▽

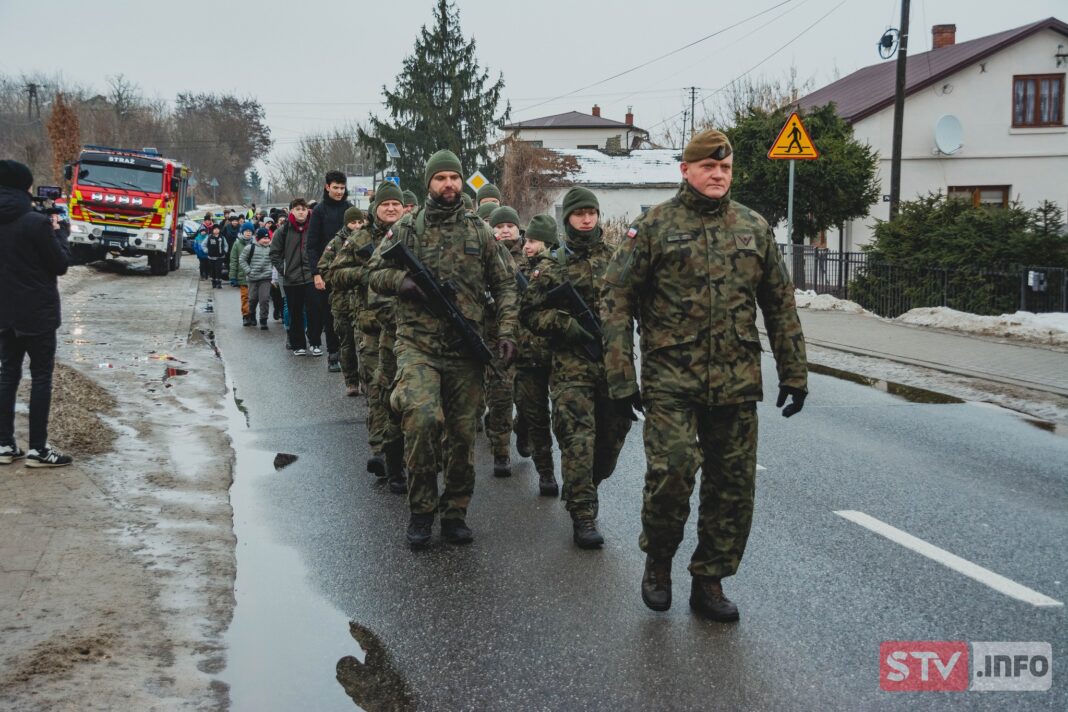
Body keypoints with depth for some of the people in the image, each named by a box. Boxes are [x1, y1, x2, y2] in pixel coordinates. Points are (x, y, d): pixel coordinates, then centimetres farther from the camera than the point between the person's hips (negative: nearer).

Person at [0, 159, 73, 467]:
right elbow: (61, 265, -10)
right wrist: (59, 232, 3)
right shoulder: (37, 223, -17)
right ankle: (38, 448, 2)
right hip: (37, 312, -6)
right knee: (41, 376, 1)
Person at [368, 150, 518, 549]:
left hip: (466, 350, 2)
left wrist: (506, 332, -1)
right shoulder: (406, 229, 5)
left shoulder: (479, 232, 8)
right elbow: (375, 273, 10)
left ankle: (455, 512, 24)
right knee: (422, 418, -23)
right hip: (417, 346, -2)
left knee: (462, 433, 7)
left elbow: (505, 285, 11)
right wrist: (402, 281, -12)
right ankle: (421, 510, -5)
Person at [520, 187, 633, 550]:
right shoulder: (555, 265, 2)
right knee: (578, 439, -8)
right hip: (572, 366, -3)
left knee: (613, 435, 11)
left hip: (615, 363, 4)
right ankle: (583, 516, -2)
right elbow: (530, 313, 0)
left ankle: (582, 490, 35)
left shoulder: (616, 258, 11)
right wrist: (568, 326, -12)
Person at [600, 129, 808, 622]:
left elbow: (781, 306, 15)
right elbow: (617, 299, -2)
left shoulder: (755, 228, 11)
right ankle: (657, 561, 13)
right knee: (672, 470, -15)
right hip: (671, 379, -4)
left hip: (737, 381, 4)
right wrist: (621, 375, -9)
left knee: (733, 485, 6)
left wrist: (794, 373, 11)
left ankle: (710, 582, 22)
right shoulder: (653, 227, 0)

△
▽

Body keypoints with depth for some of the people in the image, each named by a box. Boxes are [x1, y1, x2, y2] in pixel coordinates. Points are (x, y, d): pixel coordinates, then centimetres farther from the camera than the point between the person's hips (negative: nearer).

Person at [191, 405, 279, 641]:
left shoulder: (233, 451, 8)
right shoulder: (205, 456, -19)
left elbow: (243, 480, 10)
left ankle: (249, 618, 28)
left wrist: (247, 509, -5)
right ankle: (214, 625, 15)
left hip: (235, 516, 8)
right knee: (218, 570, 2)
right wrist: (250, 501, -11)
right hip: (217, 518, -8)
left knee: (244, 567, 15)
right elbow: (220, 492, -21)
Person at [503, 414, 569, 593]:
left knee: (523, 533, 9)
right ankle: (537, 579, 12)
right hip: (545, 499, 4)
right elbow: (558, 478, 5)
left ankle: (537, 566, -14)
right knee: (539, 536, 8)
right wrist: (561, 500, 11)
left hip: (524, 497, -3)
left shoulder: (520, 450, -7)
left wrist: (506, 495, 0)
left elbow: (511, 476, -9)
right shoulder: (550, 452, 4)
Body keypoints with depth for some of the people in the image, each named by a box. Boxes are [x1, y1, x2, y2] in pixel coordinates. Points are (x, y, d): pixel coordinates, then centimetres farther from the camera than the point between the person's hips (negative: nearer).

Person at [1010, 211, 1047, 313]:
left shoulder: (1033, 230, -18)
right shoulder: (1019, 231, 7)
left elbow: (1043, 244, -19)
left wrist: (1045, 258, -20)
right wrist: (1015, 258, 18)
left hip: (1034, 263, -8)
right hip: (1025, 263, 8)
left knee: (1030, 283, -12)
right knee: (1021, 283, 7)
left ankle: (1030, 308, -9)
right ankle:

△
▽

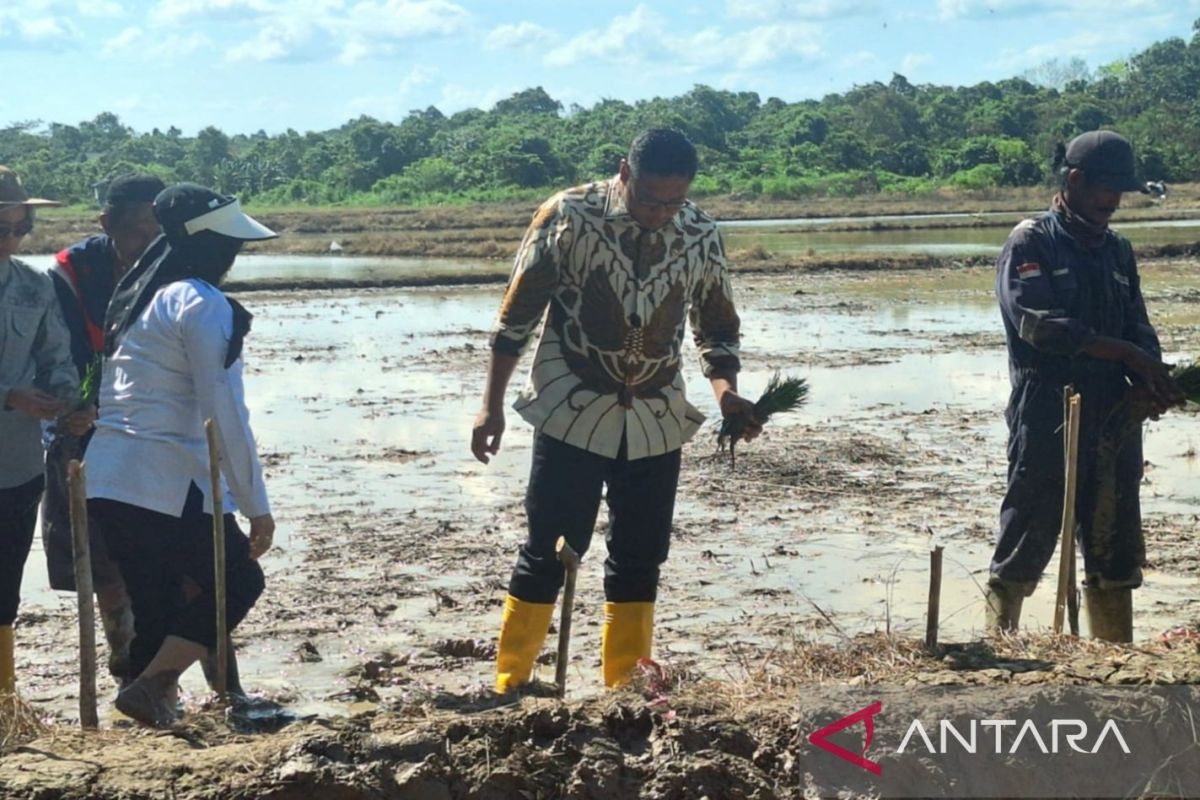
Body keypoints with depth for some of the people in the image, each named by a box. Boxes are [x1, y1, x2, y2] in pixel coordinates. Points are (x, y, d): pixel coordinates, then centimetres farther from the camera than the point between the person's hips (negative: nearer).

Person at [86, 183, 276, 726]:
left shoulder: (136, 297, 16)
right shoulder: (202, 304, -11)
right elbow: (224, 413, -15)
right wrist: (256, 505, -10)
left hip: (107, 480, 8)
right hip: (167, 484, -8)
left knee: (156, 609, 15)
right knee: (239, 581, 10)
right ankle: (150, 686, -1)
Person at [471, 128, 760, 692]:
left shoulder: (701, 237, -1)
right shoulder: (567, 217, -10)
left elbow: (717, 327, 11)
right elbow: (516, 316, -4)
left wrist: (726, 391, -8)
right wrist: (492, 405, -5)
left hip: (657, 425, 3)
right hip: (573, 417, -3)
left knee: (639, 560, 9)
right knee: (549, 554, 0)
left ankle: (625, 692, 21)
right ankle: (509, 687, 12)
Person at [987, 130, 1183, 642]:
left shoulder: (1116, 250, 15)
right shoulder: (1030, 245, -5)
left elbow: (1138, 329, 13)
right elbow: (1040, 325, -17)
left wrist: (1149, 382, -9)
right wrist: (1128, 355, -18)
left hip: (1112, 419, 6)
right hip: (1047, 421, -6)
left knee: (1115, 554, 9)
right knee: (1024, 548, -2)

△

Task statement: Turn the lines in the records above into a numbered list, starting with the line that contains "left hip: (737, 381, 4)" and going on through the line that contains "right shoulder: (653, 227, 0)". Leave out any blank lines.

Exercise result:
1. left hip: (737, 381, 4)
2. right wrist: (621, 375, -9)
3. left knee: (733, 485, 6)
4. left wrist: (794, 373, 11)
5. left ankle: (710, 582, 22)
6. right shoulder: (653, 227, 0)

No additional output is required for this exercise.